To mogłaby być najkrótsza notka na bloga. Czy w Rzymie można żyć zdrowo? Można. Ale po co? Dziękuję, kurtyna.
W Rzymie spędziłam 5 dni. Przez te 5 dni zjadłam mnóstwo pysznych rzeczy, wypiłam morze cudownego wina, przytyłam 2 kilogramy i nie żałuję ani jednego grama. No, może oprócz tej ostatniej carbonary, która po prostu była niedobra, i która nauczyła nas, że jednak można zepsuć carbonarę (a ja wychodzę z założenia, że jak już grzeszyć, to tylko z pysznymi rzeczami). Gdybym musiała wybrać kuchnię, którą miałabym się żywić do końca życia, bez zastanowienia wybrałabym kuchnię włoską. Sami więc rozumiecie ile pokus na mnie czekało każdego dnia. I tym pokusom, i włoskiemu stylowi jedzenia poddałam się z przyjemnością. Śniadanie? Cappuccino i cornetto. Lunch? Góra makaronu. Kolacja? Najwcześniej o 21. Lodziki? Dobre o każdej porze, nawet o północy. Największym łącznikiem ze zdrowym stylem życia był ruch, bo chodzenia było na tyle dużo, że pobiłam swój krokowy rekord i jednego dnia zrobiłyśmy ponad 25 tysięcy kroków.

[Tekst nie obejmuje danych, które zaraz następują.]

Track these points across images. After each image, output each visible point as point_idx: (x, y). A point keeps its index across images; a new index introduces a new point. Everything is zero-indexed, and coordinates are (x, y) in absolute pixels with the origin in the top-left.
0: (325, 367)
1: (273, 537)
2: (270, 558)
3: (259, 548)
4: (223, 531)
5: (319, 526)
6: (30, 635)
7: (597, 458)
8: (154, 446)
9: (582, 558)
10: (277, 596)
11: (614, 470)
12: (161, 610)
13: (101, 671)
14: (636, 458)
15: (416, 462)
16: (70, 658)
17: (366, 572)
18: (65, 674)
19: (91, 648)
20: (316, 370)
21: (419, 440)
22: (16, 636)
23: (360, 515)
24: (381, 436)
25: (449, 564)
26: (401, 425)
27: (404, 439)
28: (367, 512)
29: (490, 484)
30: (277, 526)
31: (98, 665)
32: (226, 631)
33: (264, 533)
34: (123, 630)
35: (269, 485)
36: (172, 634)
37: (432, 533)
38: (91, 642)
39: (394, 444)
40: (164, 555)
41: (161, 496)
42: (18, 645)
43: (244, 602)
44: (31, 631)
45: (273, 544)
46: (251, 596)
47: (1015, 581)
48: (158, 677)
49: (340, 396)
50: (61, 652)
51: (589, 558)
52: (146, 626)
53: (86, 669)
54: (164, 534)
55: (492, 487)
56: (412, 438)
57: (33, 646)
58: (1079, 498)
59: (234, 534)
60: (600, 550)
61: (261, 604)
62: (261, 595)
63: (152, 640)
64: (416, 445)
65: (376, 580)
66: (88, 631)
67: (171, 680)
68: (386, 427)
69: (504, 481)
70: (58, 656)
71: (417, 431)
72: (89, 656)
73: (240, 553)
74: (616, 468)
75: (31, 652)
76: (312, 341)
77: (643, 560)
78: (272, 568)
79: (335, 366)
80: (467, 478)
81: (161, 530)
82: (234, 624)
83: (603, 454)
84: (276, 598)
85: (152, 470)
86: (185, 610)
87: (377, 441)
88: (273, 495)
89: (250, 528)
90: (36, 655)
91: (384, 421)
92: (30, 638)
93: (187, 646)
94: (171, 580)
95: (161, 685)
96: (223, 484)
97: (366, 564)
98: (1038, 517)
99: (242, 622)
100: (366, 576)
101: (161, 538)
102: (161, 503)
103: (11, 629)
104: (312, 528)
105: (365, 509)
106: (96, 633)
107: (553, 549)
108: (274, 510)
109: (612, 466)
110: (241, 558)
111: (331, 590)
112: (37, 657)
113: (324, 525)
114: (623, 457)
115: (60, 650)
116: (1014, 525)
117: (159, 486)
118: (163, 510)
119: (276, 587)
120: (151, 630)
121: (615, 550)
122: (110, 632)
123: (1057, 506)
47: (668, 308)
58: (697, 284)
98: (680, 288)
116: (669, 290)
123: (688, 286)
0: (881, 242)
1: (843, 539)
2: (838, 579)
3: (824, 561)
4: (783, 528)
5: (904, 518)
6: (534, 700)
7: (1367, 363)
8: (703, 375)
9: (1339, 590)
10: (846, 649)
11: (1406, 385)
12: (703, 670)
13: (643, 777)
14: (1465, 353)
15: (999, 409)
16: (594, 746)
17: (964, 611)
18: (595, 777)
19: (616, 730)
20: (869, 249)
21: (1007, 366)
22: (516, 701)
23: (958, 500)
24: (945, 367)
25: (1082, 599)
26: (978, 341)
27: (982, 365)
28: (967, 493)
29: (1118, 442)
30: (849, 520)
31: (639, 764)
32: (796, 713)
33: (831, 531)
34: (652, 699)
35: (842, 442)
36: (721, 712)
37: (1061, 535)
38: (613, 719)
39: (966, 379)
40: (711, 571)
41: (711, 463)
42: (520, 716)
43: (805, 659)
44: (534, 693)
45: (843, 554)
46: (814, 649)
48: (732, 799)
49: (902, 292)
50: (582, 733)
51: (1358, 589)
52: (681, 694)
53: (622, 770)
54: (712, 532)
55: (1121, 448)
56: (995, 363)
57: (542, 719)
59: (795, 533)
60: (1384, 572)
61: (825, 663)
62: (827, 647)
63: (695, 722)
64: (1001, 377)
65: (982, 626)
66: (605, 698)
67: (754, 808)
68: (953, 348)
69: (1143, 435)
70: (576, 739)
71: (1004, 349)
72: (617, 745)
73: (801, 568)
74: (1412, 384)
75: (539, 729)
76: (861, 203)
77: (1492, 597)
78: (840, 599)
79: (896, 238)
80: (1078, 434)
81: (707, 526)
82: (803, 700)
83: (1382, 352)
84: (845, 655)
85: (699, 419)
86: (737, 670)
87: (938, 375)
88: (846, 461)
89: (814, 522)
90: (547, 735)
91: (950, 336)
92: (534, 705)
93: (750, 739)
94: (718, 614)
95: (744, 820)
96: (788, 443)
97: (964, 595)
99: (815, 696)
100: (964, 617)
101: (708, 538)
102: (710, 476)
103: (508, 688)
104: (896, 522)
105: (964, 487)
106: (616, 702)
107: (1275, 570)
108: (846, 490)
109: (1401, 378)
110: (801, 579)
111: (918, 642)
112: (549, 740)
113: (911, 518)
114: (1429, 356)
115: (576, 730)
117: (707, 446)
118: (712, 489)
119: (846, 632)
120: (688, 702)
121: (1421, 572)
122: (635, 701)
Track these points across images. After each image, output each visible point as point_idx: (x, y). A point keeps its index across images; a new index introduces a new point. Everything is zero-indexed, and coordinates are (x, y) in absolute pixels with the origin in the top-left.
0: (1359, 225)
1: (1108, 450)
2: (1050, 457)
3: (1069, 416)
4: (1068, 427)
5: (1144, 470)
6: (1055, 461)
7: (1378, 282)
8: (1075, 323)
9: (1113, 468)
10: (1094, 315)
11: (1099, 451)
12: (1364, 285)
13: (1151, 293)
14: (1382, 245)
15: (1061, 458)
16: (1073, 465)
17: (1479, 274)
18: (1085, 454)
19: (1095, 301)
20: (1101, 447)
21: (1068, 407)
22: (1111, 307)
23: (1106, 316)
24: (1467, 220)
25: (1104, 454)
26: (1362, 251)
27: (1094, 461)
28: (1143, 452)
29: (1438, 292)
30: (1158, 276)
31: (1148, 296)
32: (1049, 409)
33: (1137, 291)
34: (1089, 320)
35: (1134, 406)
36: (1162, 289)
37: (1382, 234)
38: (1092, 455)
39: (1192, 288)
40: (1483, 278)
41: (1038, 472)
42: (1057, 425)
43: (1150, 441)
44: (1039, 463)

Na pewno nie jest to styl życia, który mogłabym prowadzić przez dłuższy czas. Tak naprawdę bardzo szybko zabrakło nam większej porcji warzyw i owoców, więc ratowałyśmy się bananami lub własnoręcznie zrobionym lunchem, gdzie połowa porcji była czymś zielonym lub czerwonym. Jednak uważam, że podróże są od tego, żeby próbować nowych smaków, trochę sobie odpuścić, pobyć na tych wakacjach nie tylko fizycznie, ale też psychicznie. Gdyby nie takie podejście, prawdopodobnie nie zjadłabym najlepszego w moim życiu tiramisu (co to było za tiramisu!), bo było już po 22. Byłabym przerażona, kiedy usłyszałam, że do dwóch wielkich kulek lodów mam dobrać jeszcze trzecią (a co to były za lody, aż mi się język zmęczył od ich lizania!).
Zdrowy styl życia na wakacjach? Pij wodę, jedz owoce i warzywa, dużo się ruszaj, ale przede wszystkim sobie odpuść. A później wracaj szczęśliwa do swoich nawyków, z jeszcze większą energią do ich zmiany i wdrażania.
Ja tak właśnie zrobiłam. Od powrotu od razu wskoczyłam w swoje zdrowe nawyki. Zaczynam dzień od szklanki wody z cytryną, jem prawie same owoce i warzywa, piję koktajle, chodzę na fitness. Wiem, że tych 2 kilogramów zaraz nie będzie. A smak lodów pistacjowych zostanie ze mną na zawsze.
I pamiętaj, we Włoszech istnieje tylko jedno poważne przestępstwo – picie cappucino po południu!